# Exercise passage
◆ ◆ ◆ ◆ ◆
Before we go any further, they refer to each other as “girls”, which I know is not everyone’s favourite term for young women, ladies, females – none of them sound quite right. Lass, chick, dame?

Something else that doesn’t sound right is the sound coming out of the mouth of German professional downhill skater (and co-director) Jennifer “Jungle” Schauerte, who we see in opening footage hurtling down a road at a hell of a speed, the helmetcam catching the dizzying, exhilarating descent before she slams into a crash barrier and starts screaming.

She’s broken her leg, very badly, right up near where the femur is heftiest, near the hip, and needs screws, coils, a handful of operations before she can get back on her feet. Eight months before you get on a board again, say the doctors. Jennifer, gritting her teeth, does it in ten weeks. She’s a gritting-your-teeth and toughing-it-out kind of person.

And then we’re off with Jennifer and her pals on a long road trip across Europe in beat-up vans to Sumela in Turkey, a spectacular monastery high in the Pontic Alps to a) skateboard down a precipitous road and b) light a candle to Jennifer’s dad, who died suddenly two years earlier while out mountain-biking – she gets her intrepid edge from him, she says.
◆ ◆ ◆ ◆ ◆
# Listed entries
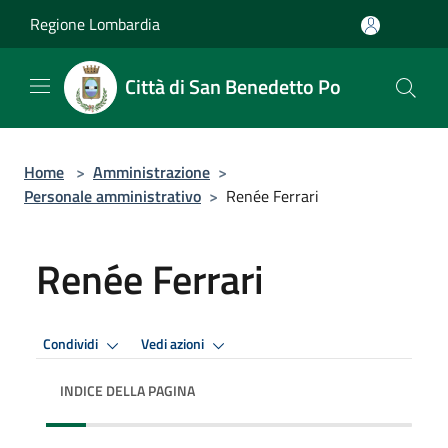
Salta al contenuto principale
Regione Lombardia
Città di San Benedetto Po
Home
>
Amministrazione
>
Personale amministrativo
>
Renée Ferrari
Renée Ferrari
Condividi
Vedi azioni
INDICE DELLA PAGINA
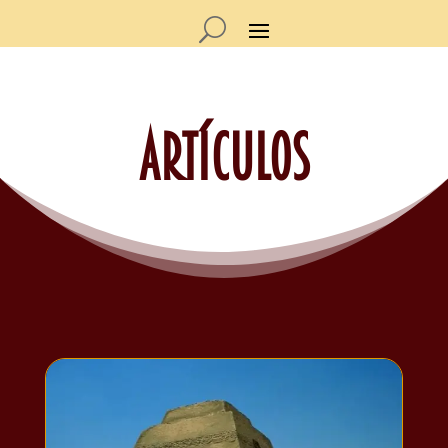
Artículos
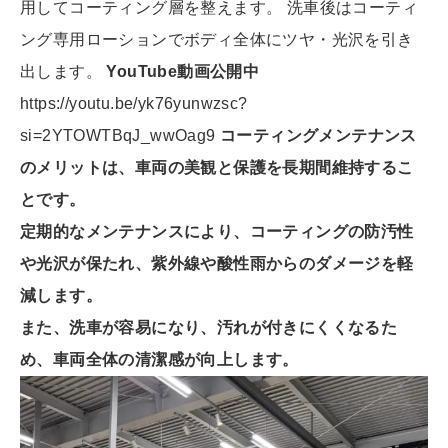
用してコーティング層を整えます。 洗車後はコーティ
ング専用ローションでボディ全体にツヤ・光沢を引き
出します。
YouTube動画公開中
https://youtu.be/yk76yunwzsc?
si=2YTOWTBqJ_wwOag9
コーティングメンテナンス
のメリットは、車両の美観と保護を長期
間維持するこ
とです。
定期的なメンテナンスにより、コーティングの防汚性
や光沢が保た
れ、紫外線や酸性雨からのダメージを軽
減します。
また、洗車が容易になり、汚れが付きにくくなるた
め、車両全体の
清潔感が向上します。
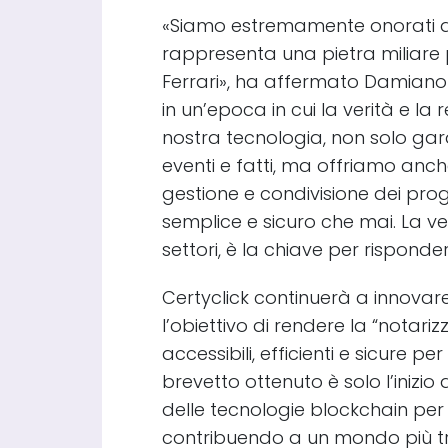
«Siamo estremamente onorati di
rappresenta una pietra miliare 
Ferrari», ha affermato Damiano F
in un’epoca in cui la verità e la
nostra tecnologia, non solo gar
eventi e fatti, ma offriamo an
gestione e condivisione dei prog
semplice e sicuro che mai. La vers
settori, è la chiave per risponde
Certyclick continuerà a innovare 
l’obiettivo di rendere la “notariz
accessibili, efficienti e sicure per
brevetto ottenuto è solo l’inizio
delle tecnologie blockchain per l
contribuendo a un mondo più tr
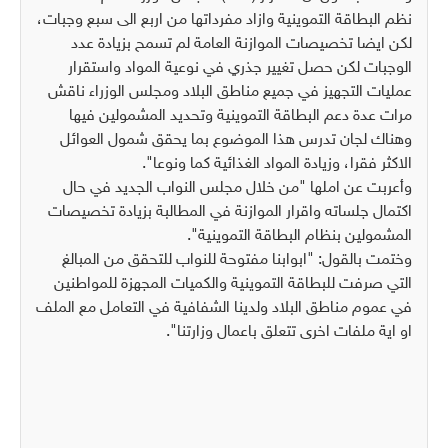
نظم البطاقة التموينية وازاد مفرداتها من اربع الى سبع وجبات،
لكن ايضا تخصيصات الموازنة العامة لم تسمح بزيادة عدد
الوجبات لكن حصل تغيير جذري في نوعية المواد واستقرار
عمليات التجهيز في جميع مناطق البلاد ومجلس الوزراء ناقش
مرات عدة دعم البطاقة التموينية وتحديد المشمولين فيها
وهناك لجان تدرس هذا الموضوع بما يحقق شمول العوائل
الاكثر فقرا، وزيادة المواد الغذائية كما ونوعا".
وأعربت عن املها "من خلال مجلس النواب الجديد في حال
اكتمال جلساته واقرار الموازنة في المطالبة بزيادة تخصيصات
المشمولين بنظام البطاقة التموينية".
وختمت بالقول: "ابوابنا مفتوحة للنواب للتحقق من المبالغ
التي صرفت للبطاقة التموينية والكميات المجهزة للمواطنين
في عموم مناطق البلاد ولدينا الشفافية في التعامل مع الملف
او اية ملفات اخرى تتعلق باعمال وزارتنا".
◆ ◆ ◆ ◆ ◆
# Work required
Retype the passage about the downhill skater word for word, starting with "She’s broken her" and going on through "him, she says.". Work from the passage about the downhill skater alone and set the listing aside.

# Solution to this problem
She’s broken her leg, very badly, right up near where the femur is heftiest, near the hip, and needs screws, coils, a handful of operations before she can get back on her feet. Eight months before you get on a board again, say the doctors. Jennifer, gritting her teeth, does it in ten weeks. She’s a gritting-your-teeth and toughing-it-out kind of person.

And then we’re off with Jennifer and her pals on a long road trip across Europe in beat-up vans to Sumela in Turkey, a spectacular monastery high in the Pontic Alps to a) skateboard down a precipitous road and b) light a candle to Jennifer’s dad, who died suddenly two years earlier while out mountain-biking – she gets her intrepid edge from him, she says.